(Saved data entries)

○ ○ ○

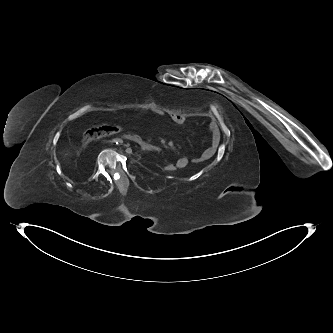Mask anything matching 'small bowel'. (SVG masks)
<instances>
[{
    "mask_svg": "<svg viewBox=\"0 0 333 333\" xmlns=\"http://www.w3.org/2000/svg\"><path fill=\"white\" fill-rule=\"evenodd\" d=\"M171 120L174 123L181 125L186 122L187 118L184 114H173L171 116ZM210 129L212 132L211 145L203 152V154L200 157H198L194 160L196 163H200L205 160H209L210 158H212L215 155V153L217 151V148L220 143V135L218 132L217 125L213 121L210 122ZM188 163H189L188 158L183 156V157L179 158L174 165L177 167V169H183L188 165Z\"/></svg>",
    "mask_w": 333,
    "mask_h": 333,
    "instance_id": "obj_1",
    "label": "small bowel"
}]
</instances>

○ ○ ○

**Directions for this task**
In the entries above, change each "small bowel" to "intestine" and write the lines out again with everything else unchanged. Leave the pictures out of your answer.

**Finished answer**
Mask anything matching 'intestine'. (SVG masks)
<instances>
[{
    "mask_svg": "<svg viewBox=\"0 0 333 333\" xmlns=\"http://www.w3.org/2000/svg\"><path fill=\"white\" fill-rule=\"evenodd\" d=\"M171 120L174 123L181 125L186 122L187 118L184 114H173L171 116ZM210 129L212 132L211 145L203 152V154L200 157H198L194 160L196 163H200L205 160H209L210 158H212L215 155V153L217 151V148L220 143V135L218 132L217 125L213 121L210 122ZM188 163H189L188 158L183 156V157L179 158L174 165L177 167V169H183L188 165Z\"/></svg>",
    "mask_w": 333,
    "mask_h": 333,
    "instance_id": "obj_1",
    "label": "intestine"
}]
</instances>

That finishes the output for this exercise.